One of these outings was in the Springtime. I remember seeing field after field as I looked out the window of the backseat. Most were brown. Many were in patterns, like a large hand had swept its fingers in the soil creating terraced waves. I craned my neck to look high up in the sky. Surely only the hand of God could touch the earth like this.
Then it happened.
The car stopped and turned sharply left, away from the direction of my vision. Now through my window, I saw a hill framed by trees, newly greened. Three white crosses stood on the hill.
My grandmother whispered under her breath, “thank you, Jesus,” and I didn’t understand her connection. In my mind, they reminded me of when Dorothy met the scarecrow in The Wizard of Oz.
For years, this was a strange memory. Even so, every time we traveled this road, I knew this hill marked the halfway point to home.
As the car continued to move, on the other side of the hill, the land burst into color. Blades of green grass swayed in the wind. Purples and pinks and golden yellows nodded their heads as if in conversation. No browns here, life was bursting from the hidden earth below.
I asked to stop the car, and not being in any hurry, the adults complied. I raced into the field, their protests becoming faint behind me. I jumped into a thick bed of color.
Plucking a handful of flowers, I put them up to my nose, breathing deeply. I caught a petal in my lips and it tasted slightly salty, more astringent. I laid back holding a single flower up next to the sun. The centers were about the same size. How could that be? I wondered. In that instant, it clicked in my thinking, “Ah, that’s why they call it a sunflower; it brings the sun to earth!”

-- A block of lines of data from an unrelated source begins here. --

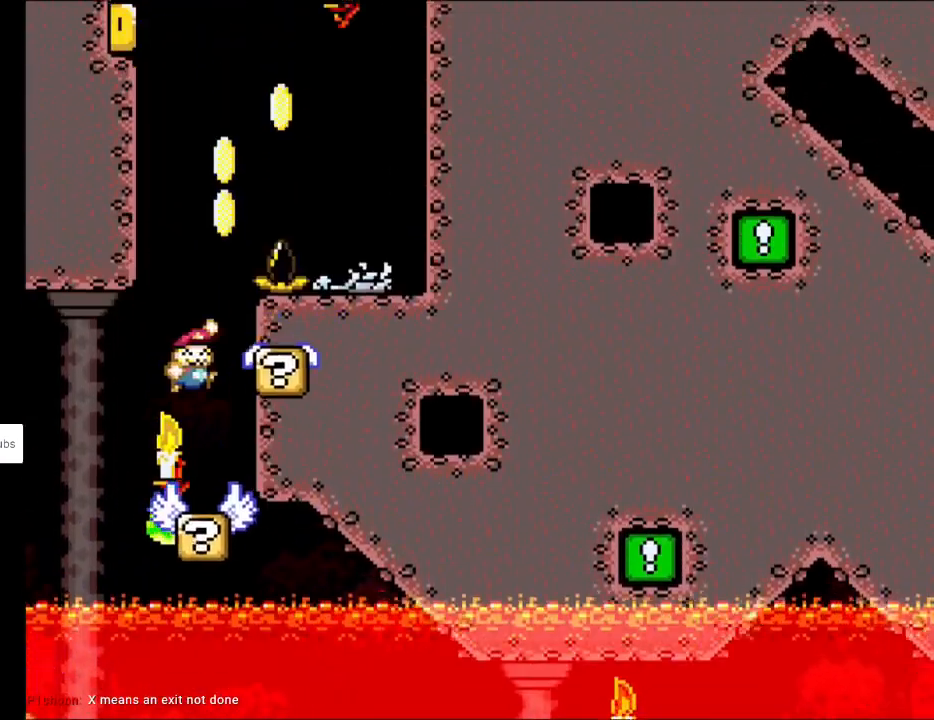
{"buttons": ["B", "Y", "DPAD_RIGHT"], "events": [[17, "DPAD_RIGHT", "down"], [117, "B", "up"], [217, "DPAD_RIGHT", "up"], [217, "DPAD_UP", "down"], [233, "DPAD_LEFT", "down"], [267, "DPAD_UP", "up"], [317, "B", "down"], [367, "DPAD_UP", "down"], [400, "DPAD_LEFT", "up"], [400, "DPAD_RIGHT", "down"], [400, "DPAD_UP", "up"]]}
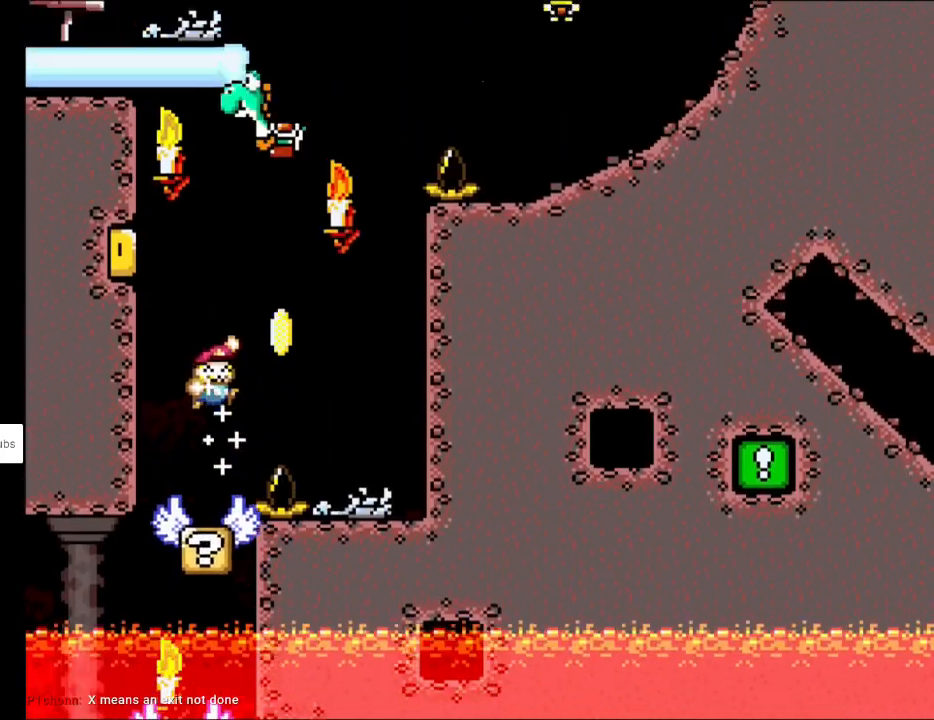
{"buttons": ["A", "B", "X", "Y", "DPAD_LEFT"], "events": [[217, "DPAD_RIGHT", "up"], [267, "DPAD_RIGHT", "down"], [317, "A", "down"], [317, "X", "down"], [383, "DPAD_UP", "down"], [400, "DPAD_LEFT", "down"], [400, "DPAD_RIGHT", "up"], [433, "DPAD_UP", "up"]]}
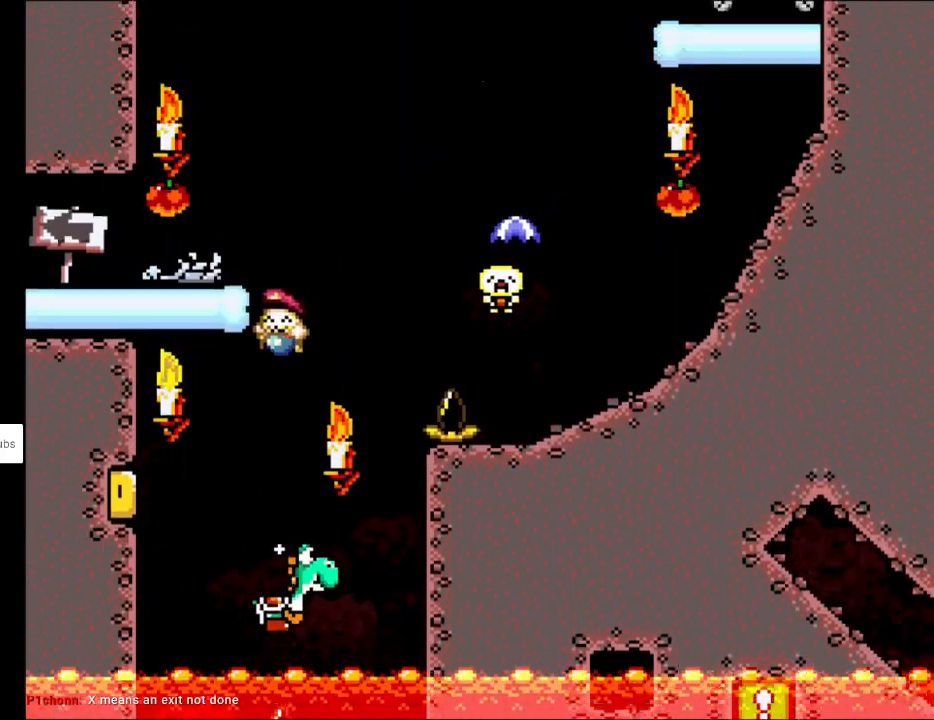
{"buttons": ["Y", "DPAD_LEFT"], "events": [[283, "A", "up"], [300, "X", "up"], [317, "B", "up"]]}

Someone had told me never to look at the sun, but I did look at the sun that day. For a long time, until I saw nothing, just a black dot in the sky. Then, I felt everything. The sun. The flowers. The cooling breeze. The warmth of the earth beneath me. All of it was me. I was in them and they were in me.
It was all a blurry, delightful whirl for me as a child. This consummate joy that transcended time and space. I awoke in a consciousness that knows its Self as Self. Everything had changed.
It would take 50 years of living for me to realize that this moment brought a shaktipat of awareness that had been recorded in the life of an Indian prince who became a pauper centuries before my grandmother’s Jesus was born. I did not know about either of them at age seven, really.
My sacred fig tree was a field of Missouri wildflowers. I did not curse its timing as Jesus did. Nor did I fight all manner of wild imaginings as Gautama. No. I was completely present. In the company of my parents and grandparents, I just embraced every good thing that Sunday afternoon. I loved it all and I became from the loving. Those moments of earth and sky becoming one in me, live in my breathing even to today. My spirit grounded that day, and I understand why Gautama, in his moment of enlightenment, touched the earth.